I’m not entirely persuaded that the New Testament re-uses Old Testament language, stories, imagery, uncritically or naively, in disregard of the original frame of reference. I would like at least to keep open the option that Jesus or Peter or Paul knowingly re-applied the Old Testament material in order to make sense of new circumstances. It’s a bit like metaphor: we use a metaphor to redescribe some other reality; we do not explicitly acknowledge that we are using the words non-literally, out of context, but no one would accuse us of an abuse of language.

The hyperbolic language of Old Testament prophecy also facilitates the re-application: if there is a shortfall in expectation between the prophetic accounts of the return from exile and the historical reality, then that naturally serves the interests of the New Testament writers who see in Jesus the greater fulfilment of these hopes.

When we read the OT should we adopt their approach or should we read the OT historically?

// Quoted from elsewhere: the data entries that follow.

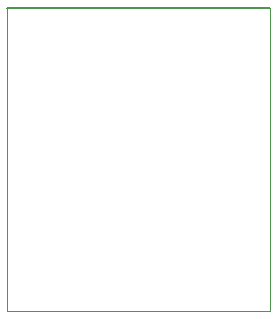
<source format=gko>
G04 Layer_Color=16711935*
%FSLAX44Y44*%
%MOMM*%
G71*
G01*
G75*
%ADD29C,0.1270*%
%ADD44C,0.1000*%
D29*
X0Y0D02*
X222250D01*
D44*
X0Y-256540D02*
X222250D01*
Y0D01*
X0Y-256540D02*
Y0D01*
M02*

</source>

Does it have to be one or the other? A narrative or canonical approach does need to misrepresent or obfuscate Old Testament meanings (this was the argument over isaiah 53). We simply allow the narrative to articulate different perspectives. But it seems to me wrong to argue that in some way, for interpretation, the Old Testament presupposes what comes later: so for example, to argue that Isaiah 7:14 is a reference to the virgin birth of Jesus is a matter of New Testament interpretation, not of Old Testament interpretation.

If we did want to read Scripture the way the NT authors do, should we do that with the NT too?

I would say yes, but we should do it critically rather than uncritically. In a simplistic way we do it all the time: we make New Testament texts – Paul’s letters, for example, address our own personal circumstances when historically they were addressed to very different communities under very different conditions. I think it is important to keep in mind the the New Testament authors understood and lived in the Old Testament narrative and worldview much better than modern readers understand and live in the New Testament narrative. This is partly why I think it is so important that we attempt to reconstruct for ourselves imaginatively the historical contingencies and limitations of the original New Testament outlook. It should help us to understand better how to interpet our own context in (as you suggest) a ‘midrashy’ fashion.

So if we read historically today, how can we avoid the mistakes of the past? What does a post-modern post-liberal historical exegesis look like?

Clearly there’s no easy answer to that question. But I think it will have a lot to do with that imaginative and sympathetic engagement with the particular outlook of Jesus and his followers as they confronted first Judaism and then Greek-Roman imperial paganism. That is a distinctly ‘narrative’ hermeneutical skill that we might bring to interpretation. It will help us bring into play the concrete existence and experience of the community, the interpretive influence of the Jewish Scriptures, and the realistic demands and possibilities presented by their historical setting.